You could go private. The trouble would be you would have to pay what the health care actually costs, not a £20 donation.
If every immigrant paid twenty pounds every time they saw a doctor, the money would soon start adding up. Apart from that, we do pay NICs and taxes at the same rates you do.
I know what I say now will be considered racist and politically incorrect, but still: think of the mass of asylum seekers and illegal immigrants in the UK who never pay taxes or National Insurance, and very often don't work at all, but nevertheless receive free housing, medical care, education etc. etc. Yet the public opinion concerns itself entirely with those terrible, troublesome Poles - why is that? There is a lot I don't like about Poles in the UK, but hey, most of them at least obey the rules and work hard. And believe me - in case of serious illness most Poles go home and get treatment in Poland because they have already realized that the NHS wouldn't be of much help.
British qualifications are the qualifications your potential employers understand. An internationally recognised qualification is still better than a foreign one though
Sure, no problem with that - to a certain point. I just checked the price of the IoL DipTrans examination - I thought I remembered it cost somewhere in the area of 200 pounds. I was wrong though. The exam consists of several parts and the overall cost can exceed 500 pounds (i.e., my typical monthly income).

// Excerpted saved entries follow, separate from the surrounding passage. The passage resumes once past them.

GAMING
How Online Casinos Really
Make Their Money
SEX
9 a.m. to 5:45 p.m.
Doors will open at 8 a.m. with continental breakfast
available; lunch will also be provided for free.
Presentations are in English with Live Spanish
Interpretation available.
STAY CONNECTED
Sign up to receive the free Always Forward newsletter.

So what criterion is really
being used here - language skills or level of overall affluence? Why is the fee so exorbitant? Additionally, there is only one examination date per year. The IoL seems intent on making it as difficult as possible to even get a chance at trying! Snobbery and unpleasantness all around.
I didn't say there was anything wrong with it, just that it is why some people get annoyed. From observations in other threads here, the main concern seems to be that it is bad for our economy.
When I first arrived, I thought I would enter a free market in which the English-innocent Poles would seek out people like me to translate and interpret for them. They would pay me out of their own pocket, and I would then pay Her Majesty any taxes and contributions due. Thus, my clients' salaries would have effectively been taxed twice, a nice thing for any economy, I would think, and I would still have plenty of clients and money for myself.
Well, the truth is totally different. The market is as heavily regulated as they come, in public service interpreting I need to work through local councils who pay me as little as possible while most of the money stays with the local authority. I don't know how it works out accounting-wise, but e.g. a surgery pays the council for my service, the council pays me a certain amount of that, and the rest of the money goes into keeping the council interpreting service going, I guess. I earn very little, the end user (the Pole) pays nothing, the intermediary (surgery or school) pays 100%. I don't think the economy likes that terribly, and I am not happy with the solution either. The only totally satisfied person is the end user, who gets a specialized service for free. No comments.